3. Data subject rights available to you
The following rights are available to you as provided under the GDPR:
A. The right of access
You have the right to obtain information about what data we process about you, the purpose(s) of the processing, the recipients of the data and the duration of storage.
B. The right to rectification
You have the right to request the rectification of inaccurate data or incomplete data.
C. The right to erasure
You have the right to request deletion of your data where:
- Data is no longer necessary
- You have objected to the processing under our legitimate interests and no convincing evidence was provided that these interests override your freedoms and liberties
- The processing takes place unlawfully
D. The right to restriction
You have the right to request that your data is restricted for further processing in the following cases:
- You contest the accuracy of the data;
- You believe the processing is unlawful;
- You believe your data is no longer needed in relation to the purpose of its collection.
E. The right to portability
You have the right to receive the personal data we process about you in a structured, commonly used, machine-readable format, and to request the direct transmission of that data to another organisation of your choice.
F. The right to object
You have the right to object to processing carried out in our legitimate interest. Processing will be ceased until we have been able to demonstrate compelling legitimate grounds overriding your rights and freedoms.
G. The right to lodge a complaint with a supervisory authority
You have the right to contact a data protection authority of your choice and formulate a complaint. We kindly request that you contact us first to mutually find a solution in case of any concerns.
4. Data Protection Officer (DPO) contact
Our Data protection Officer appointed by Scantrust B.V. in the Netherlands monitors and oversees data protection compliance in all Scantrust entities. We encourage you to contact us at DPO@scantrust.com to exercise your data subject rights or if you have any privacy related concerns. If you are not satisfied with the way that we have handled your request, you have the right to lodge a complaint with the supervisory authority.

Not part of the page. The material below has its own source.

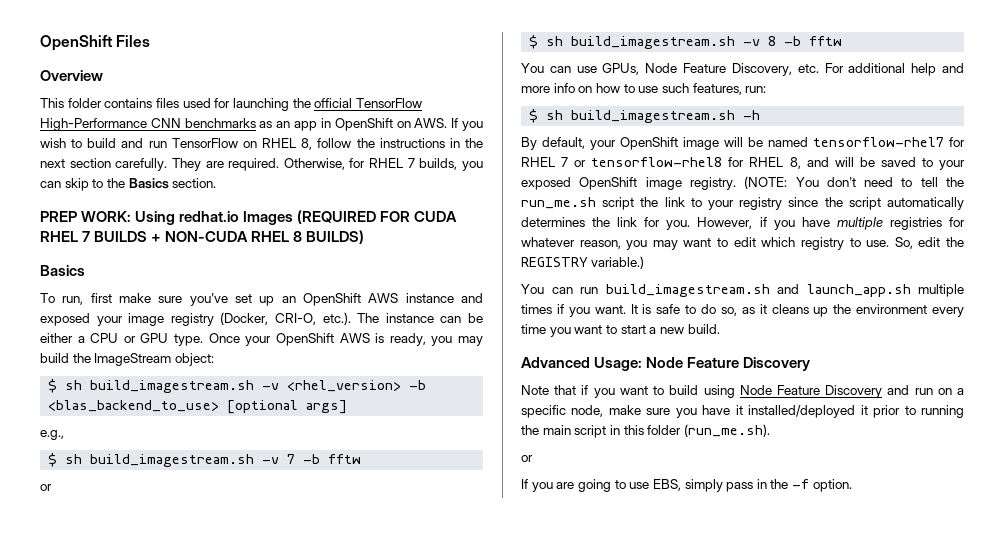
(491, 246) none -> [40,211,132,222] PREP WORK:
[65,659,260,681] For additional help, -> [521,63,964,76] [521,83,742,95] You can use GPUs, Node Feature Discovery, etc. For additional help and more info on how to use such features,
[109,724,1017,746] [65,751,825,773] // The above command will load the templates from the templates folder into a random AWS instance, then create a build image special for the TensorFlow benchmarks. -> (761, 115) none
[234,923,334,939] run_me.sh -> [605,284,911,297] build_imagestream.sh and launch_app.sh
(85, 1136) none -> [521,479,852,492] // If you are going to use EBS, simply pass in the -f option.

The details of the responsible supervisory authority in Switzerland are:
The Dutch Personal Data Authority
Hoge Nieuwstraat 8
2514 EL The Hague
(+31) – (0)88 – 1805 250
https://autoriteitpersoonsgegevens.nl/
Postal address
PO Box 93374
2509 AJ The Hague
5. Changes to this privacy notice
This privacy notice may be modified at any time to keep up with updates to the Scantrust platform. The date of the last update is visible at the top of this page. Each visit or interaction with the platform is subject to the latest version of this privacy notice.